# Would this cage be suitable for gerbils?



## DeadLee (Feb 22, 2012)

Hello,

Always had hamsters but I am thinking of getting some gerbils. Would this cage filled deep with wood shavings be suitable for gerbils? If so, would it be for a pair or could a trio use this?

It's a hamster heaven attached to another cage with the platform changed and lots of extra bits.

Thanks!


----------



## ForestWomble (May 2, 2013)

I am afraid not, sorry.

Gerbils are expert gnawers and could gnaw their way out of that. Gerbilariums are best for Gerbils, or at least a glass tank with plenty of room to climb and jump and dig.


----------



## DeadLee (Feb 22, 2012)

Animallover26 said:


> I am afraid not, sorry.
> 
> Gerbils are expert gnawers and could gnaw their way out of that. Gerbilariums are best for Gerbils, or at least a glass tank with plenty of room to climb and jump and dig.

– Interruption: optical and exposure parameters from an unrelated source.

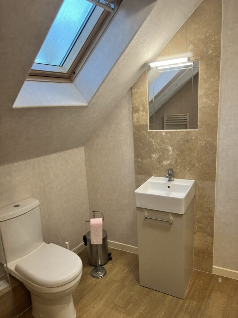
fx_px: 238
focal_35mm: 26
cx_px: 119
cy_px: 159
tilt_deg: -11.1
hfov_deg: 53.1
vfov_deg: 67.3
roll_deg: +3.1
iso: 100
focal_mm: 5.7
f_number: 1.5
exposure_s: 1/100
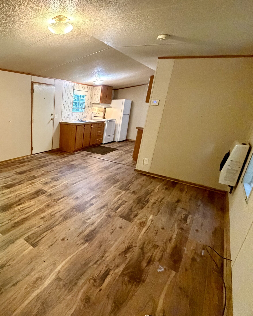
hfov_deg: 63.2
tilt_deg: -17.4
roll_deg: -0.1
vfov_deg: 83.3
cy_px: 159
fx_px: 178
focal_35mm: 19
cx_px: 42
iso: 800
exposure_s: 1/60
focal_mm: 2.22
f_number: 2.2
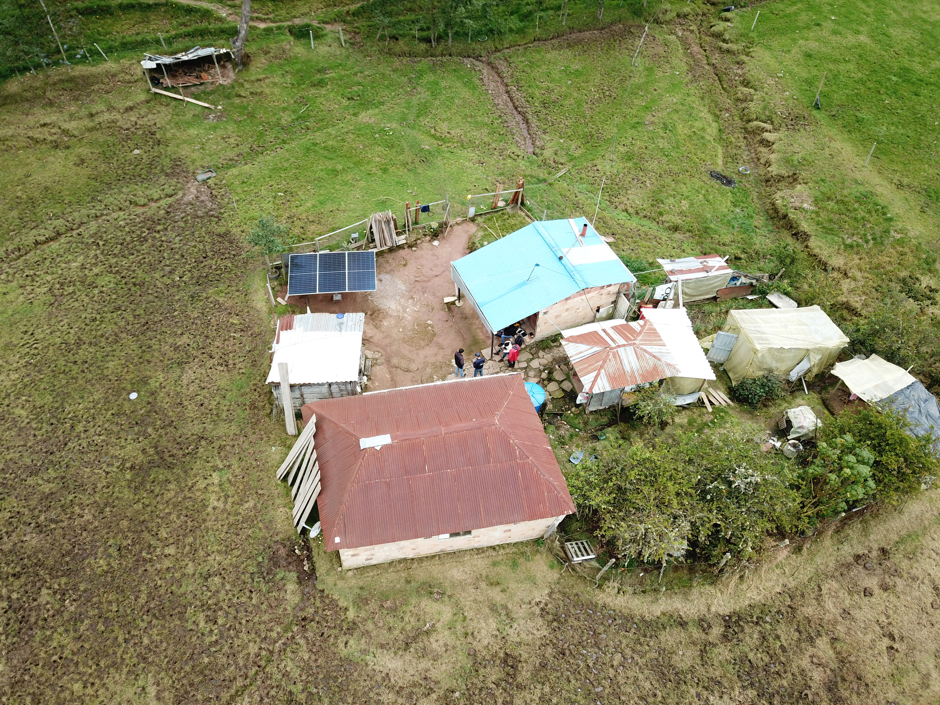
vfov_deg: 53.1
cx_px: 470
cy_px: 352
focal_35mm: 26
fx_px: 706
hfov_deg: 67.3
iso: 100
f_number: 2.2
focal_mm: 4.73
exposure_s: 1/427
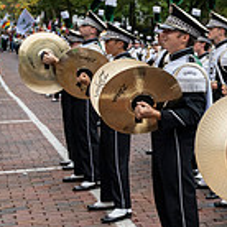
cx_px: 377
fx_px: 638
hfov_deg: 17.4
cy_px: 96
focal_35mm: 86
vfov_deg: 20.2
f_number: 4
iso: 640
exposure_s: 1/1600
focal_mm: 24
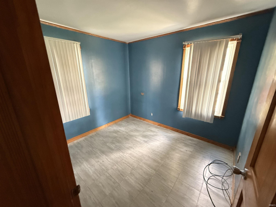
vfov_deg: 85.7
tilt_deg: -14.7
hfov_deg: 102.1
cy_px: 104
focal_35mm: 14
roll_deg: +1.2
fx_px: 112
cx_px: 138
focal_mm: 2.22
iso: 800
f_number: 2.2
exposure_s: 1/60
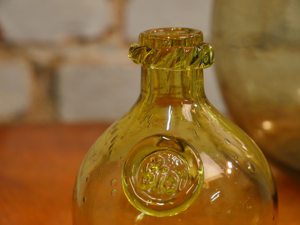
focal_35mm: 120
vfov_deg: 12.3
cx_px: 150
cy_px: 112
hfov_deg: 16.4
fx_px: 1040
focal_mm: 60
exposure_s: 1/50
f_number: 5.6
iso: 1600
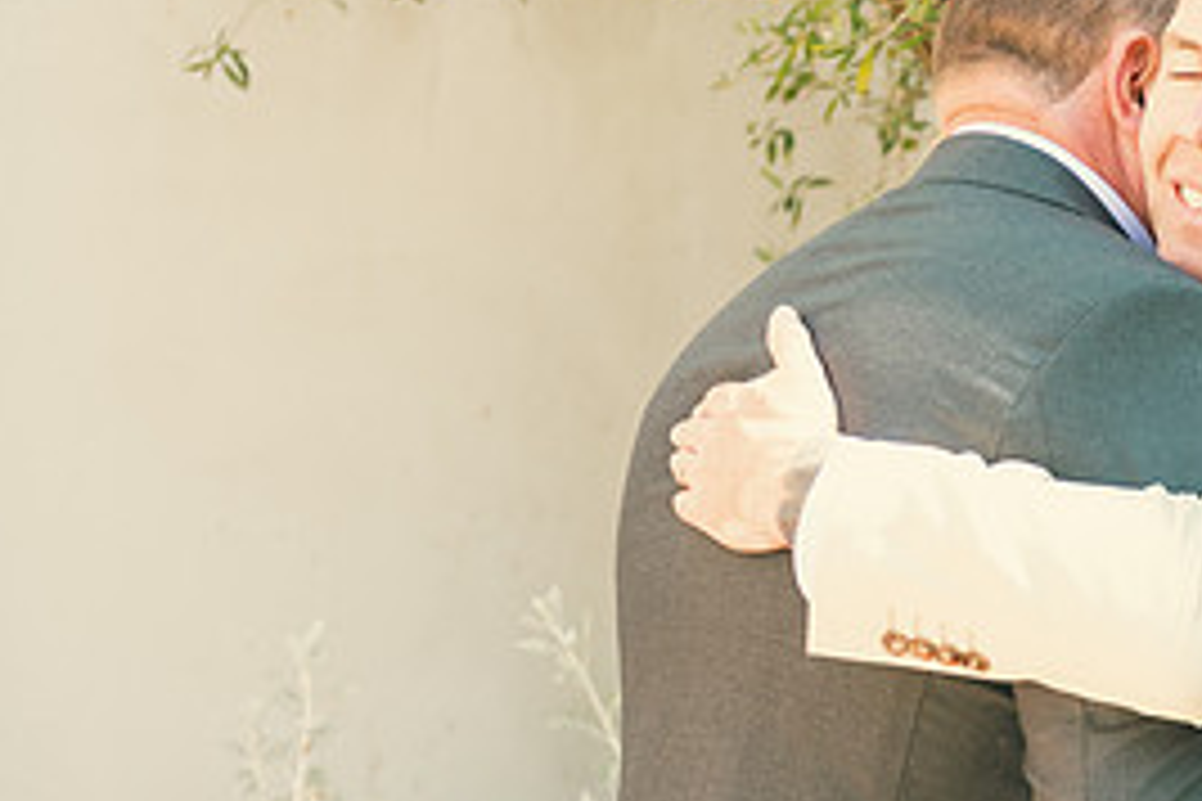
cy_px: 484
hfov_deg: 22.4
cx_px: 1220
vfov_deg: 15.7
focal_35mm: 87
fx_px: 2905
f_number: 3.5
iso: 160
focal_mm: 40
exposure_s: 1/250
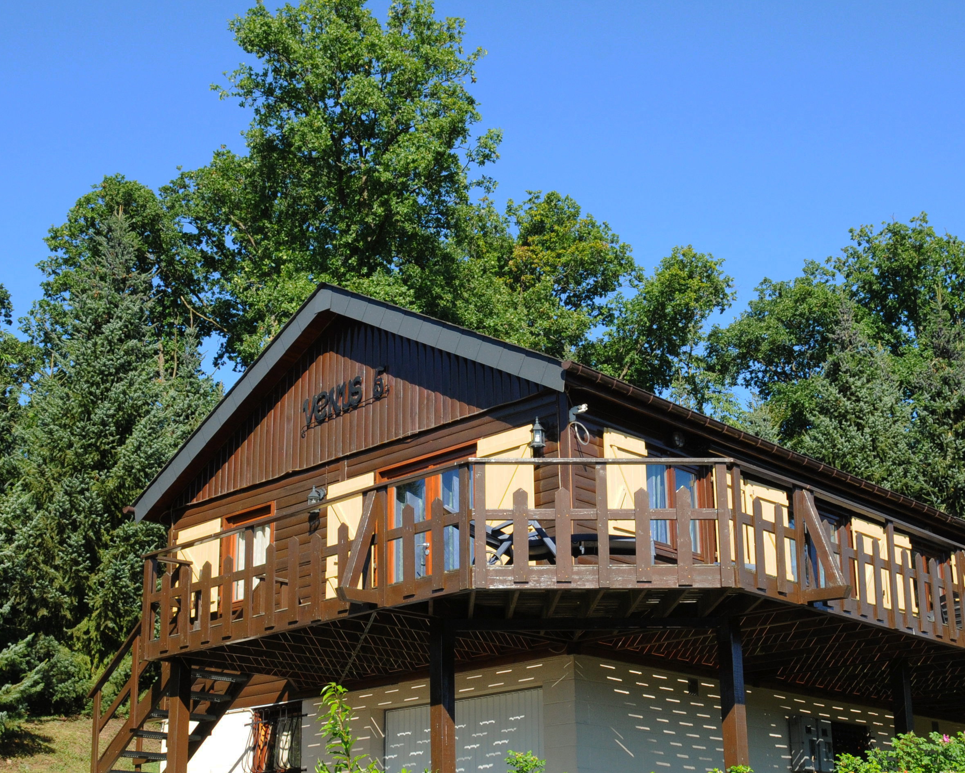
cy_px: 460
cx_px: 516
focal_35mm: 51
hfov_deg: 36.6
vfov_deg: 29.6
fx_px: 1457
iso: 400
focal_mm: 20
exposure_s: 1/320
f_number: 9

Thanks very much, I'll invest in a new cage when the time is right then.


----------



## ForestWomble (May 2, 2013)

DeadLee said:


> Thanks very much, I'll invest in a new cage when the time is right then.


Your welcome, to give you an idea this is the gerbilarium I have:










There are two sizes and it's called the Falco, I got mine from zooplus.co.uk. 
I got the smaller one and it was home to two gerbils, when I was researching I read somewhere (though can not say how correct the info was so please do your own research as sizing guidelines might of changed or the website I read was wrong) that the smaller one can be home to up to 4 gerbils and the bigger one 6. 
I would however recommend you only get 2 gerbils as they are less likely to fight then a group and I found having 2 was great, They bonded with each other and they played, groomed each other and were all together a great pair.


----------